In this lesson plan, adaptable for grades 3-12, use an interactive simulation to explore the relationships between perceived color and light.

Students will:

  1. Understand that light is made of photons
  2. Understand that filters block all light except the color of the filter
  3. Explore how red, green, and blue light combine to create perceived colors


  • Computers or other devices with Internet access
  • Interactive whiteboard


This lesson features an interactive simulation titled Color Vision, developed by our award-winning partner PhET through the University of Colorado Boulder.  The simulation invites students to explores the relationships between color and light.

Watch the Color Vision video primer for an introduction to the Color Vision simulation’s features and uses. Then review the Color Vision Simulation Overview to learn about the sim controls, model simplifications, and prompts to challenge student thinking.

Preview and play with Color Vision to plan how you will adapt it to your students’ needs. The Single Bulb are two separate instances within the same simulation, but they fit well together and students should be able to go from one to the other seamlessly.

For older students (high school physics), you can vary the vocabulary you use to describe elements of the simulation. For example, in the Single Bulb you can describe choosing the purple bulb as selecting a “short wavelength color.” In the RGB Bulbs instance, you can tell students to vary the intensity of each of the flashlights. For more advanced topics that older students may explore, see Extension Activities.

Students may explore the sim individually or with a partner.  

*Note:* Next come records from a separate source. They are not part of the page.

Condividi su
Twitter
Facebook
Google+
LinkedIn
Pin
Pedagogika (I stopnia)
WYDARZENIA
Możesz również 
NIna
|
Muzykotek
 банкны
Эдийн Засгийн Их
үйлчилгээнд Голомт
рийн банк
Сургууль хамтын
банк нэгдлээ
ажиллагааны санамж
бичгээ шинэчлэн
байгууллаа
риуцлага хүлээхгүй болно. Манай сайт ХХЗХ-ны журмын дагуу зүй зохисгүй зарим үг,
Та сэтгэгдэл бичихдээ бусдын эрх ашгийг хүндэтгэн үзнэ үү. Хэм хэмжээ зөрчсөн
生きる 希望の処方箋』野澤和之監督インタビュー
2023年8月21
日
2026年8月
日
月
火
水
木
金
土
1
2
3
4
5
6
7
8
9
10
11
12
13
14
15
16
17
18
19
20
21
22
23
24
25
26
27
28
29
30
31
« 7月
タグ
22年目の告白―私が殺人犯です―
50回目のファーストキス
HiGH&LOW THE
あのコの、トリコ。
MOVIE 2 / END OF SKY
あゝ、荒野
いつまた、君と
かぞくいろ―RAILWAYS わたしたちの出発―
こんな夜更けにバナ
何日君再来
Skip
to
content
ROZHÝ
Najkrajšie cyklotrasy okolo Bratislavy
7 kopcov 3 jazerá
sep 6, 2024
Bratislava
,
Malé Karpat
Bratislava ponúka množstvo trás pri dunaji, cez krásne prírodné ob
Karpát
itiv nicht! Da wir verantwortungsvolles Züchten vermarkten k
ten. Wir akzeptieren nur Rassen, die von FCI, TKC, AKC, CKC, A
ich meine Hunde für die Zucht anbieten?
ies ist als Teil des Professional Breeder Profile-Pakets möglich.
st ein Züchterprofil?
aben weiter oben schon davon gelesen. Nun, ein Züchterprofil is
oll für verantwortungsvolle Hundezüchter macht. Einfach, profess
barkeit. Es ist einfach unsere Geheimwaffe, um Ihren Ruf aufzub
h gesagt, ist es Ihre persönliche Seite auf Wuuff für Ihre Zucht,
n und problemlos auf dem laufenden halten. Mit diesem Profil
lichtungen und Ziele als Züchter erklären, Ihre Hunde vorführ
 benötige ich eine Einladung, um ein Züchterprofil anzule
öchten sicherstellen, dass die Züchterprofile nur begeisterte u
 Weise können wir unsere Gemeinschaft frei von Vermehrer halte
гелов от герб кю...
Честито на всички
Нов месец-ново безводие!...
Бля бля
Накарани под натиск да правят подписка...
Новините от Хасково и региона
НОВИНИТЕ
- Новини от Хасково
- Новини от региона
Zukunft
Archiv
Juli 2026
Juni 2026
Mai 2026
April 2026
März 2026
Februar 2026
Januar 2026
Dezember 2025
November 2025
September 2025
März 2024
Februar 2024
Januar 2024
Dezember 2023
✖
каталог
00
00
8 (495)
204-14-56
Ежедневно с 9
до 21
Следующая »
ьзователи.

Build background knowledge or reinforce topics with these BrainPOP movies:  Color, Light, Rainbows, and Electromagnetic Spectrum.

Lesson Procedure:

  1. Play the BrainPOP movie Color on a whiteboard or other display. Explain that this lesson features additive colors (color and light).
  2. Open the Color Vision sim and click the Single Bulb. Show students how you choose a color and click the red button on the flashlight to turn it on. Demonstrate how to toggle  between white light and single colored light.
  3. Now model how to switch between the beam and photon view. Explain to students that light is composed of very special particles called photons that have both beam (wave) properties and particle properties.
  4. At their own computers or devices, have students open the Color Vision sim and invite them to explore with the filter. Ask them to write a sentence describing what the filter does. Then have students share their descriptions with each other.
  5. Now give students time to explore the RGB Bulbs. Challenge them to create specific colors using the three color flashlights.
  6. After creating these colors, have students write a short reflection on any relationships they have seen/tested while exploring the sim. Sample answers may include for example, “equal amounts of red, green, and blue produce varying shades of gray.”

Extension Activities:

Red, green, and blue are the primary “Additive Colors” and cyan, magenta, yellow, and black are the primary “Subtractive Colors.” Using what you have learned from the simulation, explain why red, green, and blue are additive. Infer what this means about the subtractive colors.